[Information Boundary: Start]

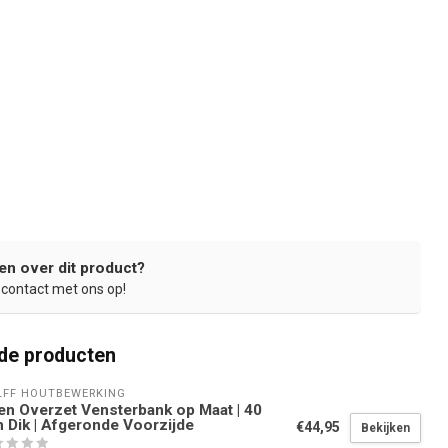
en over dit product?
contact met ons op!
de producten
FF HOUTBEWERKING
en Overzet Vensterbank op Maat | 40
Dik | Afgeronde Voorzijde
€44,95
Bekijken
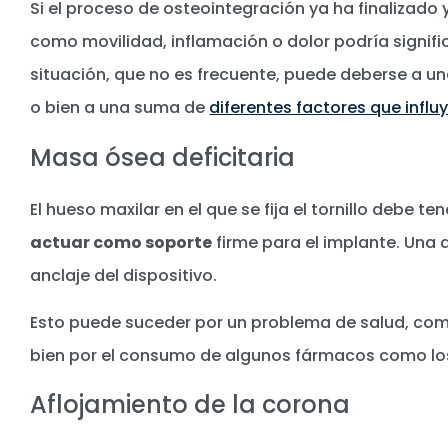
Si el proceso de osteointegración ya ha finalizado
como movilidad, inflamación o dolor podría signifi
situación, que no es frecuente, puede deberse a u
o bien a una suma de
diferentes factores que influ
Masa ósea deficitaria
El hueso maxilar en el que se fija el tornillo debe te
actuar como soporte
firme para el implante. Una 
anclaje del dispositivo.
Esto puede suceder por un problema de salud, com
bien por el consumo de algunos fármacos como l
Aflojamiento de la corona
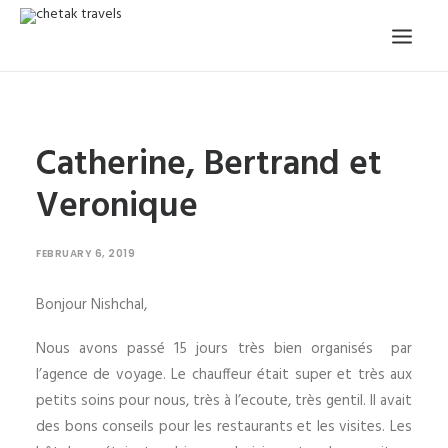
HOME
Catherine, Bertrand et
OUR STORY
Veronique
ORGANISED TOURS
OUR SERVICES
FEBRUARY 6, 2019
TESTIMONIALS
Bonjour Nishchal,
CONTACT
Nous avons passé 15 jours très bien organisés par
TRIP REQUEST
l’agence de voyage. Le chauffeur était super et très aux
petits soins pour nous, très à l’ecoute, très gentil. Il avait
des bons conseils pour les restaurants et les visites. Les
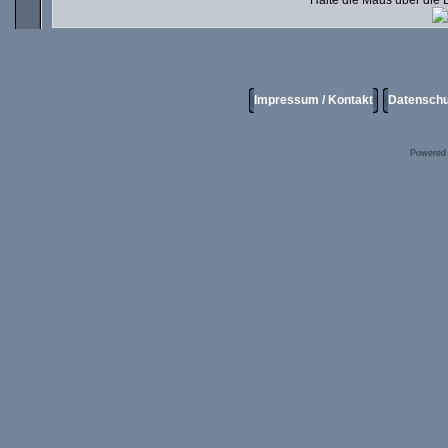
Halte die Maus über die
Impressum / Kontakt
Datenschu
Powered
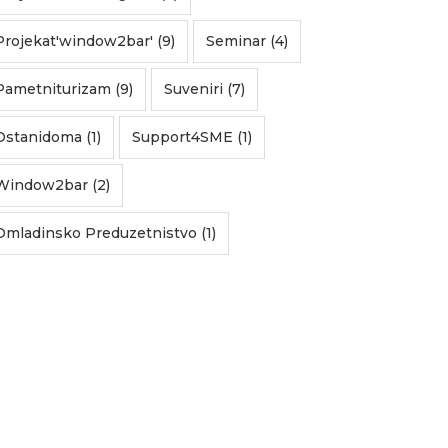
Projekat'window2bar' (9)
Seminar (4)
Pametniturizam (9)
Suveniri (7)
Ostanidoma (1)
Support4SME (1)
Window2bar (2)
Omladinsko Preduzetnistvo (1)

[Information Boundary: End]

## Instructions for the task
Would you copy the lines above exactly, starting with the one that has "como movilidad, inflamación" and ending with the one that has "Ostanidoma (1)", both included, without the pictures?

## The completed task
como movilidad, inflamación o dolor podría signifi
situación, que no es frecuente, puede deberse a u
o bien a una suma de
diferentes factores que influ
Masa ósea deficitaria
El hueso maxilar en el que se fija el tornillo debe te
actuar como soporte
firme para el implante. Una 
anclaje del dispositivo.
Esto puede suceder por un problema de salud, com
bien por el consumo de algunos fármacos como l
Aflojamiento de la corona
HOME
Catherine, Bertrand et
OUR STORY
Veronique
ORGANISED TOURS
OUR SERVICES
FEBRUARY 6, 2019
TESTIMONIALS
Bonjour Nishchal,
CONTACT
Nous avons passé 15 jours très bien organisés par
TRIP REQUEST
l’agence de voyage. Le chauffeur était super et très aux
petits soins pour nous, très à l’ecoute, très gentil. Il avait
des bons conseils pour les restaurants et les visites. Les
Halte die Maus über die
Impressum / Kontakt
Datenschu
Powered
Projekat'window2bar' (9)
Seminar (4)
Pametniturizam (9)
Suveniri (7)
Ostanidoma (1)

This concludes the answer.